Bell Found Liable for Charging 911 Fees for Non-Existent Service in Northwest Territories

by Istvan Fekete on May 20, 2013

Bell was found liable to tens of thousands of wireless subscribers located in Canada’s North, for charging 75 cents per month for a 911 service that didn’t exist in that area.

The lawsuit started in March in Yellowknife, making the first class-action lawsuit trial in Northwest Territories. However, the original lawsuit dates back to 2007, when two Yellowknife citizens, James Anderson and his son Samuel, first filed the case, complaining Bell was charging $9 a year — or 75 cents per month — for a 911 service that isn’t available in their area. The 911 operator isn’t available anywhere in the Northwest Territories: users in the N.W.T, Yukon and Nunavut paid the amount for a service they didn’t receive. Whitehorse does have a 911 service, while locals in the aforementioned territories can call a 10-digit number for emergency services.

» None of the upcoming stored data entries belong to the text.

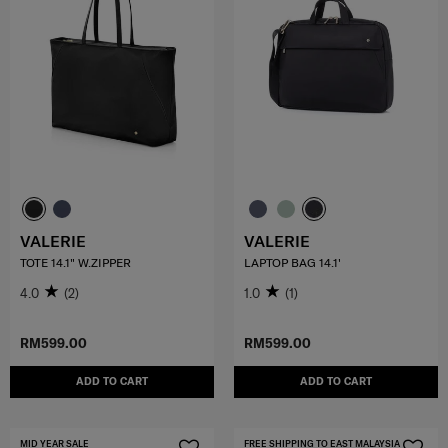
VALERIE
VALERIE
TOTE 14.1" W.ZIPPER
LAPTOP BAG 14.1'
4.0
(2)
1.0
(1)
RM599.00
RM599.00
ADD TO CART
ADD TO CART
MID YEAR SALE
FREE SHIPPING TO EAST MALAYSIA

At this stage, the first step was to determine whether Bell is liable or not – the amount it owes to its customers in damages will be determined at a second stage of this trial. It can expect to have to pay hefty damages, though, as the lawyer for the plaintiffs initially estimate potential damages between $1 million and $3 million.

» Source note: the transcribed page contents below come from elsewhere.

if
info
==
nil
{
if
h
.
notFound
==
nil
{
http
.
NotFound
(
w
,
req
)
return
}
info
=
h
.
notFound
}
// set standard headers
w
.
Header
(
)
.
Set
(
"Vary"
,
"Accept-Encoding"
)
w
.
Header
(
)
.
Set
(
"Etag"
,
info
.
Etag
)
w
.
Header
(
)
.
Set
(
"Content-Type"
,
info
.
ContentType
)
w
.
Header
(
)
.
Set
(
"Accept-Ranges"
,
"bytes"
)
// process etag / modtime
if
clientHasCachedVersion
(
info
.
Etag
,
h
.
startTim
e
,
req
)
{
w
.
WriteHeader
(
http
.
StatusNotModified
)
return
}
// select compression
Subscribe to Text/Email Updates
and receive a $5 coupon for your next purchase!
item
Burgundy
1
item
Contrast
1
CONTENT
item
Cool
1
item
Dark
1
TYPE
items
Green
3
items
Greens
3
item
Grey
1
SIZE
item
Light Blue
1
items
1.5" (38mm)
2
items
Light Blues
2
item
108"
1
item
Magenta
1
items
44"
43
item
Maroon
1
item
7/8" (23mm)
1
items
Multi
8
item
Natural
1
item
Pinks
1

So after five years of legal wrangling, Justice Ron Veal of the Supreme Court of the Northwest Territories has found Bell Mobility liable. He denied, however, a request for extra punitive damages in the case.

Keith Landy, the Andersons’ lawyer, said the Friday ruling set a precedent, as this is the first class-action lawsuit in the Northwest Territories. “Cellphone has become a necessity today. And by virtue of them having monthly fees to pay, and then having to pay a charge where the service isn’t provided, is certainly something that needed to be corrected in our view.”

From Bell’s position, the lawsuit goes beyond what they initially thought the trial was about. They are silent, though, about those internal emails shedding light on the company’s internal dispute over the 911 service fee.

“We’re pleased the court ruled in our favour on the main issues certified for trial, and found that Bell Mobility is not required to provide live 911 operators. That is the responsibility of local governments,” he said in an email statement.

“But we will certainly appeal its decision on a matter that hadn’t even been certified for trial – i.e. whether customers in those areas are exempt from paying the fees charged to all customers nationally.”

Jason Laszlo, a representative from Bell Media relations, said the company will appeal the ruling and hopes to take the case to the Supreme Court of Canada.